For embedding-based RAG retrieval, EmbeddingSimilarity is the upstream sanity check; Groundedness is the downstream grade. We’ve found that in our 2026 evals, the strongest indicator of bad clustering is a high downstream groundedness variance within a single cluster — clusters whose members produce wildly different groundedness scores are not coherent.
How to Measure or Detect It
Clustering quality is graded by both intrinsic metrics and downstream eval:
EmbeddingSimilarity(fi.evals): pairwise 0–1 cosine similarity; useful for measuring cluster-member cohesion.- Silhouette score (intrinsic): combines cohesion and separation; higher is better; no labels needed.
- Davies-Bouldin index (intrinsic): lower is better; tracks intra-cluster dispersion vs. inter-cluster distance.
- Downstream eval lift:
AnswerRelevancyorTaskCompletiondelta when prompts/routes are built on different clustering outputs. - Cluster stability: do the same clusters recur across re-runs? Variance suggests embedding-model drift or unstable hyperparameters.

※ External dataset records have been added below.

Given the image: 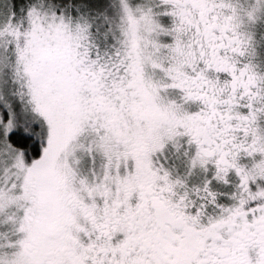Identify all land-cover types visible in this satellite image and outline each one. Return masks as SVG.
I'll use <instances>...</instances> for the list:
<instances>
[{"label":"snow or ice","instance_id":"6c2138e0","mask_svg":"<svg viewBox=\"0 0 264 264\" xmlns=\"http://www.w3.org/2000/svg\"><path fill=\"white\" fill-rule=\"evenodd\" d=\"M0 264H264V0H0Z\"/></svg>","mask_w":264,"mask_h":264}]
</instances>
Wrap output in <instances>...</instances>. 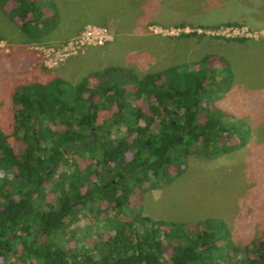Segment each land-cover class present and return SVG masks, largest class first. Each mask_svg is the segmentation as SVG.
Masks as SVG:
<instances>
[{
  "label": "trees",
  "instance_id": "trees-1",
  "mask_svg": "<svg viewBox=\"0 0 264 264\" xmlns=\"http://www.w3.org/2000/svg\"><path fill=\"white\" fill-rule=\"evenodd\" d=\"M8 4L7 16L30 41L58 26L53 0H0L2 8ZM213 59L142 77L109 66L76 84L60 76L18 83L11 91L12 124L0 126V258L13 255L17 264H264V233L239 249L219 219L158 220L132 204L134 196L168 186L193 149L213 159L246 142L249 129L217 105L231 89L232 69L224 58ZM112 107L109 124L97 125L99 111ZM232 138L236 144L228 145ZM87 214L114 229L91 249L72 248L68 228Z\"/></svg>",
  "mask_w": 264,
  "mask_h": 264
},
{
  "label": "rangeland",
  "instance_id": "rangeland-1",
  "mask_svg": "<svg viewBox=\"0 0 264 264\" xmlns=\"http://www.w3.org/2000/svg\"><path fill=\"white\" fill-rule=\"evenodd\" d=\"M53 1L58 26L38 42L30 41L19 23L7 16L11 4L0 6V126L9 130L12 124V89L33 78L60 76L76 84L109 66L142 77L207 55L213 61L222 57L230 64L233 82L217 105L249 129L246 142L213 159L193 149L185 165L172 171L168 186L136 195L132 204L158 220L195 224L219 219L236 247L249 246L264 233V0ZM227 21L240 25L228 26ZM87 25L105 28L108 40L75 53L62 51ZM225 28L237 29L239 35ZM51 50L55 53L49 60L45 55ZM114 112L115 107L101 109L97 125L109 124ZM226 142L234 145L236 139ZM14 149L19 150L16 145ZM52 198L49 194L48 200ZM108 223L105 218L97 222L89 214L81 216L68 228L69 246L91 249L99 236L106 239L113 231ZM0 264L17 263L8 255Z\"/></svg>",
  "mask_w": 264,
  "mask_h": 264
},
{
  "label": "built area",
  "instance_id": "built-area-1",
  "mask_svg": "<svg viewBox=\"0 0 264 264\" xmlns=\"http://www.w3.org/2000/svg\"><path fill=\"white\" fill-rule=\"evenodd\" d=\"M225 30L229 33L231 31L232 36H238L239 32L237 29L225 28ZM108 40L107 30L105 28H98L92 25H87L83 28V31L79 34V36L68 43L62 51L66 53H75L76 49L86 47V46H102ZM54 51L51 50L49 54H46V58L54 57ZM59 53V51L57 52ZM50 58L49 60H51Z\"/></svg>",
  "mask_w": 264,
  "mask_h": 264
}]
</instances>
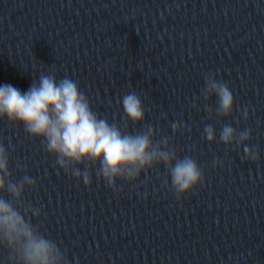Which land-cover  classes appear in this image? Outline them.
<instances>
[{"label":"clouds","instance_id":"1","mask_svg":"<svg viewBox=\"0 0 264 264\" xmlns=\"http://www.w3.org/2000/svg\"><path fill=\"white\" fill-rule=\"evenodd\" d=\"M205 80L202 90L205 100L215 95L217 116L228 117L234 107L230 89L210 75ZM122 106L128 120L134 124L144 121L145 110L136 92L125 94ZM205 108L211 114L207 104ZM243 116L248 119L247 111ZM0 118L22 124L29 136L41 138L59 167L71 172L77 180L82 179L85 186L91 184V176L76 167L85 162L99 163L98 177L113 189L118 179L135 182L142 172L163 164L169 171L177 199L204 180L197 162L188 156L178 158L167 137L154 142L156 133L151 125L145 131L129 133L99 117L79 90L78 82L68 77L57 81L55 75H40L39 83L34 82L24 93L9 84L0 86ZM183 127V122L173 123L172 131L176 133ZM204 135L209 144L216 141L211 125L205 127ZM249 139L248 130L238 133L230 125H224L220 133L226 147L244 146ZM243 151L245 158L257 159L254 150L244 146ZM216 163L220 162L214 161V166ZM17 167L23 166L17 164ZM35 185L36 181L28 175L19 181L12 179L8 150L0 145V193L8 194V198L0 197V245L9 249L13 264H68L56 242L32 223L39 210L23 202L25 189Z\"/></svg>","mask_w":264,"mask_h":264}]
</instances>
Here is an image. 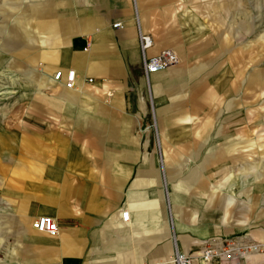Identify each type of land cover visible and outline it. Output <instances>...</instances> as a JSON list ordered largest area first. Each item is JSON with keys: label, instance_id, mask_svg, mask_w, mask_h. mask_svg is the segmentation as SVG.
Listing matches in <instances>:
<instances>
[{"label": "crops", "instance_id": "obj_1", "mask_svg": "<svg viewBox=\"0 0 264 264\" xmlns=\"http://www.w3.org/2000/svg\"><path fill=\"white\" fill-rule=\"evenodd\" d=\"M148 9L141 0H74L62 20L37 24L57 38H44L47 82L33 86L15 128L18 153L4 193L18 222L46 215L59 232L43 234L49 238L13 264H173L149 254L164 244L168 172L203 137L211 99L233 85L212 63L199 14L172 10L154 27ZM140 31L153 38L148 56L170 50L179 63L148 80ZM71 70L74 89L65 78L55 82Z\"/></svg>", "mask_w": 264, "mask_h": 264}, {"label": "rangeland", "instance_id": "obj_2", "mask_svg": "<svg viewBox=\"0 0 264 264\" xmlns=\"http://www.w3.org/2000/svg\"><path fill=\"white\" fill-rule=\"evenodd\" d=\"M141 2L148 5L146 14L154 27L172 10L199 14L210 34L205 39L212 44V63L230 72L233 85L231 91L211 99L213 108L204 112L209 116L202 124L203 137L197 145L196 139L190 140L185 163L168 172L171 205L165 195L164 244L162 251L149 254L157 253L173 264L178 252L189 255L193 264H264V254L254 252L255 246L264 248V0ZM73 3L0 0V247L4 244L0 258L4 264L26 257L33 243L49 238L32 224L13 218L4 192L13 155L18 153L15 128L33 86L47 82L39 57L44 38H57L37 24L45 29L44 22L57 23Z\"/></svg>", "mask_w": 264, "mask_h": 264}, {"label": "built area", "instance_id": "obj_3", "mask_svg": "<svg viewBox=\"0 0 264 264\" xmlns=\"http://www.w3.org/2000/svg\"><path fill=\"white\" fill-rule=\"evenodd\" d=\"M120 26L116 24L115 27ZM139 43L140 49L142 52V66L145 70V76L149 80L152 75L166 71L167 69L177 65L179 63V57L174 51H163L155 56H148V51L153 47V38L140 31L139 33ZM65 78V86L68 89H74L77 83V75L74 70L68 71L65 75L63 71H59L54 75V80L56 83H62V80ZM89 82H93L89 80ZM123 220L128 222L130 219V211L125 208L123 211ZM35 231L48 235L56 236L59 232V227L57 221L50 216H40L32 224ZM254 250L259 253L264 254V248L260 246H255ZM209 252L207 251L204 256H208ZM192 258L187 254H176L174 258V263L176 264H193Z\"/></svg>", "mask_w": 264, "mask_h": 264}, {"label": "bare ground", "instance_id": "obj_4", "mask_svg": "<svg viewBox=\"0 0 264 264\" xmlns=\"http://www.w3.org/2000/svg\"><path fill=\"white\" fill-rule=\"evenodd\" d=\"M256 253V251H254ZM178 254H181V252H178Z\"/></svg>", "mask_w": 264, "mask_h": 264}]
</instances>
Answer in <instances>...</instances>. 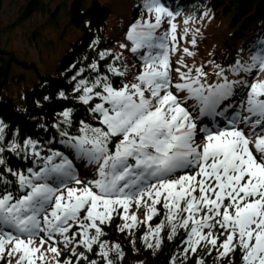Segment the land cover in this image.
<instances>
[{
	"label": "snow or ice",
	"instance_id": "1",
	"mask_svg": "<svg viewBox=\"0 0 264 264\" xmlns=\"http://www.w3.org/2000/svg\"><path fill=\"white\" fill-rule=\"evenodd\" d=\"M183 8L142 0L115 49L93 39L57 94L72 106L38 131L0 118V264H125V241L166 264H264V33L196 63L178 44L211 10Z\"/></svg>",
	"mask_w": 264,
	"mask_h": 264
},
{
	"label": "trees",
	"instance_id": "2",
	"mask_svg": "<svg viewBox=\"0 0 264 264\" xmlns=\"http://www.w3.org/2000/svg\"><path fill=\"white\" fill-rule=\"evenodd\" d=\"M3 2L0 0V118L34 132L38 131L34 127L38 120L55 119L64 106H72L58 99L57 94L61 90L70 93L71 85L66 79L69 69L91 60L94 55L89 47L91 41L99 36L101 47L115 49L117 42L124 40L128 25L140 16L142 0H23L17 2L13 22L3 20ZM183 3L185 16L189 12L199 13L205 7L211 10L212 19L202 21L197 45L192 48L197 53L196 61L210 59L208 54L213 53L217 62L227 65L236 58L238 50L247 51L250 42L264 33V0H183ZM86 20L90 22L87 27ZM27 23L29 28L19 34L29 48L21 55L11 47L10 37ZM69 30L75 31L73 41L65 40ZM30 52L37 55L38 61L29 58ZM43 52L49 65H44ZM44 96L49 100L45 101ZM80 174L82 178L92 175L90 169L84 168ZM140 218L143 219L142 214ZM124 246L129 250L125 264H137V260L144 264H166L167 247L153 256L143 250L132 252L126 241Z\"/></svg>",
	"mask_w": 264,
	"mask_h": 264
},
{
	"label": "rangeland",
	"instance_id": "3",
	"mask_svg": "<svg viewBox=\"0 0 264 264\" xmlns=\"http://www.w3.org/2000/svg\"><path fill=\"white\" fill-rule=\"evenodd\" d=\"M18 1H23V0H4L3 2V9H4V16H3V20L6 22H13L14 18H16L17 16V12H18V6H17V2ZM58 3L54 4L53 8L56 7ZM178 20H176L175 22L177 23V33L179 36V33L182 31L184 24H183V20L182 17L181 18H177ZM202 28V22L198 21L195 25H189V27H200ZM29 28V24L27 23L25 26H23L20 29H17L14 34L10 37L12 42H11V47L13 49H16L18 52H20L21 55H23V53H26V50H28L29 46L25 41H22L21 36H20V31L22 29H28ZM75 31L74 30H69V32L67 33V37L65 38L66 41H73L75 40ZM51 37L54 38V40H58L57 36L52 35ZM178 47L183 48V47H188L190 50H192V46L190 44H188L185 41H179ZM29 58H33L35 60L38 61V57L34 52H30L29 54ZM176 57H173V61H175ZM43 60L45 61L44 65H49V59H47V55L46 52H43ZM189 63H191V59L188 60ZM201 61H196V63H200ZM46 67V66H45ZM264 78V74L263 77ZM15 94V92H14ZM48 245L45 244L44 248H47ZM47 258L50 259V261L53 260V256L51 253H47Z\"/></svg>",
	"mask_w": 264,
	"mask_h": 264
}]
</instances>
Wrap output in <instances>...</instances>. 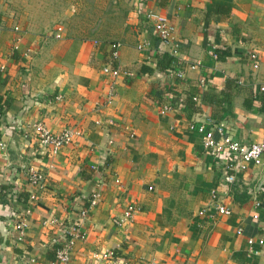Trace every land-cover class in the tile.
Wrapping results in <instances>:
<instances>
[{
	"label": "crops",
	"instance_id": "1",
	"mask_svg": "<svg viewBox=\"0 0 264 264\" xmlns=\"http://www.w3.org/2000/svg\"><path fill=\"white\" fill-rule=\"evenodd\" d=\"M81 1L0 0V264H49L63 224L96 192L70 264H264V246L255 245V255L247 243L264 239V155L260 167L234 171L188 129L209 116L243 145L264 136V0H133L132 10L129 0H105L85 13ZM150 11L174 26L175 56L157 38ZM113 43L121 44V73L112 103L96 113ZM250 51L260 55L257 71ZM163 53L182 61L183 79L175 66L156 69ZM38 121L78 135L57 155L42 156L31 130ZM30 165L47 175L31 204ZM212 190L231 215L199 216ZM131 205L133 218L115 228L111 219ZM28 207L18 243L14 218ZM109 250L117 262L97 260Z\"/></svg>",
	"mask_w": 264,
	"mask_h": 264
},
{
	"label": "built area",
	"instance_id": "2",
	"mask_svg": "<svg viewBox=\"0 0 264 264\" xmlns=\"http://www.w3.org/2000/svg\"><path fill=\"white\" fill-rule=\"evenodd\" d=\"M147 20L152 24L153 29L157 38L162 42V44L167 47L172 56L176 55L178 48V40L175 37L174 26L170 23L166 16H163L156 12H148L146 16ZM18 41V40H17ZM16 41V43H17ZM121 47L120 43H113L111 45V56L115 60L118 58V51ZM15 49H17L15 47ZM28 53L25 54L27 56ZM247 62L249 63L253 71H257L260 67V55L257 51H250L246 56ZM175 71L174 75L183 79L185 66L182 61L175 59ZM195 66H192L194 68ZM101 73L107 82V91L103 98L97 102L94 106V112L100 113L108 105H110L115 97V80L120 75V70L112 68L109 64L101 68ZM206 82L204 79L200 80V87L204 88ZM261 93L264 92V81L259 85L258 89ZM60 101V97L55 98ZM192 100L197 102V98L193 97ZM171 106H164L163 111H170ZM113 126L112 121L107 122L105 129ZM189 131L196 133L201 139V144L203 148L208 152V154L214 159L225 158L227 165L234 171H243L248 169L250 166L260 167L263 165L262 157L264 155V136L260 141L253 142L250 145H243L239 141L234 140L229 136L223 125L217 123L213 118L205 116L202 119L192 121L188 124ZM31 130L33 138L38 146L39 152L42 156L53 157L60 153L61 150L70 146L75 136L78 135L75 131L69 128H64L59 133H54L49 130L46 125L42 122H34L31 124ZM113 141L109 140L107 142L108 146H112ZM5 150V145L0 141V159L3 157V151ZM24 176L26 178L27 184L30 187V195L28 197L29 203H33L36 199V190L40 191L44 189L47 175L43 168L37 165H30L24 170ZM100 199V193H94L88 199V205L79 211V216L76 220H71L63 224V234L62 242L57 247L54 258L49 264H70L71 256L73 252V246L76 241H84L85 234L82 231L81 221L87 216L88 211L97 206ZM210 204L199 211V216L207 217L208 219H213L215 214L229 216L231 215V210L227 208L224 204L223 199L218 195L215 190L210 192ZM259 207V204L256 203ZM30 207H28L24 214L18 215L14 218L13 231L15 234V240L21 243L24 240L27 223L25 221L24 215L30 213ZM212 210V212H211ZM135 208L131 205L128 206L122 213L120 217H114L111 219V224L115 228H121L126 226L130 220L133 218ZM253 219H258V215L255 214ZM50 222H56L54 220ZM238 235L242 233L241 229L236 231ZM249 247L251 248V253L255 255L258 254L259 250H254L253 247L264 246V239L260 238L258 240L248 239L247 241ZM117 252L115 250H109L105 252L102 256H97V260H112L117 262L116 258ZM117 260V261H116ZM120 263V261H119ZM97 264V263H91ZM120 264H127L121 262Z\"/></svg>",
	"mask_w": 264,
	"mask_h": 264
},
{
	"label": "trees",
	"instance_id": "3",
	"mask_svg": "<svg viewBox=\"0 0 264 264\" xmlns=\"http://www.w3.org/2000/svg\"><path fill=\"white\" fill-rule=\"evenodd\" d=\"M112 51V50H111ZM111 51H110V58H109V66L112 68H115V60L111 56ZM215 54L218 59L223 58L221 53L219 51H215ZM175 59L173 57H170L167 53H163L162 55L158 56L157 62H156V69L160 71L168 70V69H173L175 66ZM192 100V99H191ZM193 101V100H192ZM1 103V99H0ZM83 208H80L77 212L81 211Z\"/></svg>",
	"mask_w": 264,
	"mask_h": 264
},
{
	"label": "rangeland",
	"instance_id": "4",
	"mask_svg": "<svg viewBox=\"0 0 264 264\" xmlns=\"http://www.w3.org/2000/svg\"><path fill=\"white\" fill-rule=\"evenodd\" d=\"M104 2H106L105 0H82L80 3H81V10H82V13H85L86 12V8H89L91 7V10L92 8H94V6L96 4H99L100 6H103L104 5ZM87 4V5H86ZM134 1L133 0H129V7L131 8V10L134 8Z\"/></svg>",
	"mask_w": 264,
	"mask_h": 264
}]
</instances>
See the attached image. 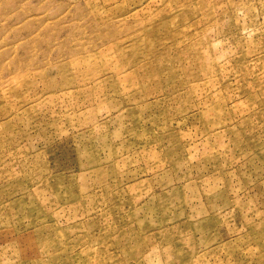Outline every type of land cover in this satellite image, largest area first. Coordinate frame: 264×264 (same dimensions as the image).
Segmentation results:
<instances>
[{
	"label": "rangeland",
	"instance_id": "rangeland-1",
	"mask_svg": "<svg viewBox=\"0 0 264 264\" xmlns=\"http://www.w3.org/2000/svg\"><path fill=\"white\" fill-rule=\"evenodd\" d=\"M0 264H264V0H0Z\"/></svg>",
	"mask_w": 264,
	"mask_h": 264
}]
</instances>
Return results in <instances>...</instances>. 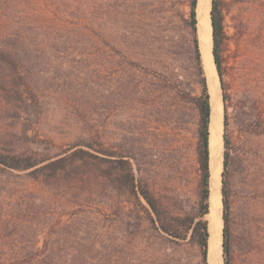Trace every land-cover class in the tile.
<instances>
[{
  "label": "trees",
  "instance_id": "1",
  "mask_svg": "<svg viewBox=\"0 0 264 264\" xmlns=\"http://www.w3.org/2000/svg\"><path fill=\"white\" fill-rule=\"evenodd\" d=\"M196 5L197 0L190 1L185 23L190 36V76L199 86V93L185 94V99L198 116L197 202L193 212L178 215L164 208L142 181L135 184L131 164L125 159L128 151L105 147L91 94L70 87L65 95L71 99H65L58 91L61 83L66 85L71 79L72 65L85 64L90 55L101 57L102 46L119 52L114 32L106 30L112 12L109 4L102 11L98 5L90 14L86 0H0V110L16 128L12 136L28 139V132L40 130L46 118L58 114L54 110L68 108L72 115L64 114L63 122L77 134L76 142L54 156L27 149H0V174L15 172L13 176L34 185L24 187L17 196L9 194L7 202L0 204V264H105L106 257L109 264H136L124 239L109 237L104 228V206L115 214L112 223H122L126 216L120 203L112 199L103 203L106 179L112 191L123 188L134 197L159 237L196 247L200 264H208L211 106L198 45ZM209 15L212 56L223 104L222 260L223 264H232V155L227 133L230 98L225 82L226 34L221 0H211ZM144 60L143 52L129 45L121 54V62L130 67ZM127 86L123 85V91ZM257 124L251 132L264 134V123ZM140 224L137 221V227Z\"/></svg>",
  "mask_w": 264,
  "mask_h": 264
},
{
  "label": "rangeland",
  "instance_id": "2",
  "mask_svg": "<svg viewBox=\"0 0 264 264\" xmlns=\"http://www.w3.org/2000/svg\"><path fill=\"white\" fill-rule=\"evenodd\" d=\"M86 1H89L90 14L98 5L102 11L105 4H109L112 12L106 30L114 32L119 52L102 46L101 57L90 55L85 64L72 65L71 79L57 89L63 94L60 97L71 99L65 95L70 87L88 91L95 102L93 113L99 120L105 147L116 152H129L125 159L131 164L135 184L142 181L158 202L174 214L193 212L197 202L195 145L198 116L195 107L186 101L185 94L197 95L199 86L190 76L188 62L190 36L185 21L189 19L191 0ZM221 2L226 34L223 46L225 82L230 98L227 133L232 155V264H264V134L251 132L258 122L264 123V0ZM210 8L211 0L208 12ZM201 32L197 23L201 63L209 92L202 61ZM126 45L139 48L144 62L137 67L121 62ZM216 78L218 80L217 75ZM126 83L127 91H123ZM217 83L222 136V92L219 81ZM54 111L58 114L46 118L40 130L28 132L29 138L24 139L12 136L11 132L16 128L0 110V149H27L54 156L72 145L77 141V134L63 122L64 114L72 115L69 113L72 110ZM222 154L221 139L215 163L219 172V200ZM13 175L0 174V204L7 202L9 194L17 196L24 187L34 186ZM108 185L106 179L102 189L103 203L110 199L120 203L126 216L122 223H112L115 214L104 206V228L109 237L124 239L136 264H200L196 247L159 237L134 197L123 188L112 191ZM209 215L210 212L206 216L208 231ZM137 221L141 222L138 227ZM222 228L223 223L221 231ZM221 256L220 253V264H223ZM207 262L209 264V260ZM105 264H109L108 257Z\"/></svg>",
  "mask_w": 264,
  "mask_h": 264
},
{
  "label": "bare ground",
  "instance_id": "3",
  "mask_svg": "<svg viewBox=\"0 0 264 264\" xmlns=\"http://www.w3.org/2000/svg\"><path fill=\"white\" fill-rule=\"evenodd\" d=\"M209 0H198L197 18L198 25L203 34L201 53L202 61L208 77L209 93H210V124H209V151H210V228L208 240L209 264H220L221 253V227L220 218L221 203L218 198L219 194V172L217 170V158L221 149V136L219 131V108L218 98V80L211 56V26L209 18ZM219 104V105H218ZM221 121V120H220ZM220 161H218L219 163ZM217 198H216V196ZM209 227V226H208Z\"/></svg>",
  "mask_w": 264,
  "mask_h": 264
},
{
  "label": "water",
  "instance_id": "4",
  "mask_svg": "<svg viewBox=\"0 0 264 264\" xmlns=\"http://www.w3.org/2000/svg\"><path fill=\"white\" fill-rule=\"evenodd\" d=\"M197 6V5H196ZM196 17H197V13H196ZM209 17H210V15H209ZM197 23H198V18H197ZM211 26V25H210ZM211 56H212V35H211ZM212 60H213V56H212ZM214 63V62H213ZM215 66V65H214ZM216 70V69H215ZM216 75H217V73H216ZM218 77V76H217ZM218 81H219V79H218ZM221 139H222V136H221ZM222 145H223V142H222ZM220 184H221V182H220ZM220 197H221V194H220ZM221 200V199H220ZM221 207H222V204H221ZM209 211H210V209H209ZM221 221H222V218H221ZM221 241H222V231H221ZM221 249H222V243H221ZM221 254H222V250H221ZM221 258H222V256H221ZM209 260V253H208V250H207V261ZM222 262H223V260H222Z\"/></svg>",
  "mask_w": 264,
  "mask_h": 264
}]
</instances>
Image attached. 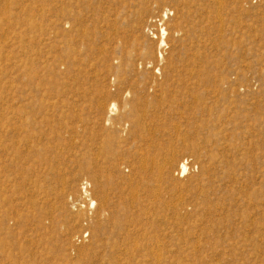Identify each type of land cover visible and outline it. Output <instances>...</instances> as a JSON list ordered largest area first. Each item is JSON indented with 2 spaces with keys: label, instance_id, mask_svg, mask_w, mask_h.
Segmentation results:
<instances>
[{
  "label": "rangeland",
  "instance_id": "obj_1",
  "mask_svg": "<svg viewBox=\"0 0 264 264\" xmlns=\"http://www.w3.org/2000/svg\"><path fill=\"white\" fill-rule=\"evenodd\" d=\"M0 264H264V0H0Z\"/></svg>",
  "mask_w": 264,
  "mask_h": 264
},
{
  "label": "bare ground",
  "instance_id": "obj_2",
  "mask_svg": "<svg viewBox=\"0 0 264 264\" xmlns=\"http://www.w3.org/2000/svg\"><path fill=\"white\" fill-rule=\"evenodd\" d=\"M71 31V30H70ZM162 32L163 33H165V30L163 29L162 30ZM76 59V58H75ZM78 60H80V59H78ZM82 61V60H81ZM76 62H78V61H76ZM103 97V96H102ZM30 143V142H29ZM149 147V146H148ZM142 158H144V155H143V157ZM163 158H164V156H163ZM154 160V157L153 158H151V157H149V158H147V159H144L143 160V162H142V164H141V167H140V171L143 173V174H146V173H148V164H150V162L151 161H153ZM141 161V160H140ZM170 162L171 161H168V160H166V159H164V161L162 162V164H161V166H159V168L158 169H160V170H162L163 168H165V167H167V166H169L170 165ZM154 163H155V161H154ZM152 165V164H151ZM157 167H158V165H157ZM170 167V166H169ZM80 169L84 172V173H86V172H89V177H90V179H91V181L93 182V184H94V188H95V190L98 192V193H102V188H103V186H102V184L100 183V172L98 171V170H94V171H92V169H94V165L92 164V163H89L88 165H82L81 167H80ZM188 169V168H187ZM187 169H186V167L183 165L182 166V172H183V174H185V173H187ZM151 170H153V169H151ZM151 170L149 171L150 173H151ZM159 170V171H160ZM165 170V169H164ZM164 170H162V171H164ZM161 172V171H160ZM164 173V172H163ZM161 174H162V172H161ZM181 175H182V173H181ZM163 176V175H162ZM156 191V190H155ZM131 192H133V191H131ZM132 196V195H131ZM132 200L130 199V202H131ZM136 201V200H135ZM153 201V200H152ZM132 203V202H131ZM135 203V202H134ZM95 204V203H94ZM91 206H92V204H91ZM120 207V206H119ZM121 209H122V207H121ZM122 210H124V209H122ZM126 211V210H125ZM124 222V221H123ZM102 230H103V227H102V225L100 224V225H98L97 227H96V231H95V235L96 236H99L101 233H102ZM129 233V232H128ZM102 256V255H101ZM92 257V256H91ZM95 257V256H94Z\"/></svg>",
  "mask_w": 264,
  "mask_h": 264
},
{
  "label": "built area",
  "instance_id": "obj_3",
  "mask_svg": "<svg viewBox=\"0 0 264 264\" xmlns=\"http://www.w3.org/2000/svg\"><path fill=\"white\" fill-rule=\"evenodd\" d=\"M82 193L84 194L85 197H87L88 193L86 191V187L85 186L82 187Z\"/></svg>",
  "mask_w": 264,
  "mask_h": 264
}]
</instances>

from fi.evals import EmbeddingSimilarity
sim = EmbeddingSimilarity()
result = sim.evaluate(
text_a="I can't log into my account",
text_b="login is not working for me",
)
print(result.score, result.reason)
Common Mistakes
- Picking k by eye on a 2D PCA plot. The plot is a 2D shadow of high-dimensional structure; tune k by silhouette plus downstream eval.
- Mixing similarity metrics across the pipeline. Cluster on cosine but retrieve with dot product, and the cluster geometry doesn’t generalise.
- Treating clustering as a one-shot offline step. Production embeddings drift; re-cluster on a schedule and version the cluster output.
- Trusting cluster labels without inspecting members. A “cluster of 200 points” with an unrepresentative exemplar produces poor few-shot prompts.
- No downstream eval gate. Intrinsic silhouette can look great while the LLM application that consumes the clusters regresses; gate on downstream metrics.
Frequently Asked Questions
What is clustering?
Clustering is the unsupervised-learning task of grouping items so that items in the same group are more similar to each other than to items in other groups, using algorithms like k-means, DBSCAN, or hierarchical clustering.
How is clustering different from classification?
Classification assigns inputs to predefined labeled categories using supervised learning. Clustering discovers groups without labels, and the meaning of each group has to be interpreted after the fact.
How does FutureAGI use clustering?
FutureAGI does not implement clustering algorithms directly. We evaluate the LLM applications that consume clustering output — for example, scoring whether retrieval over clustered embeddings produces grounded answers via the Groundedness and EmbeddingSimilarity evaluators.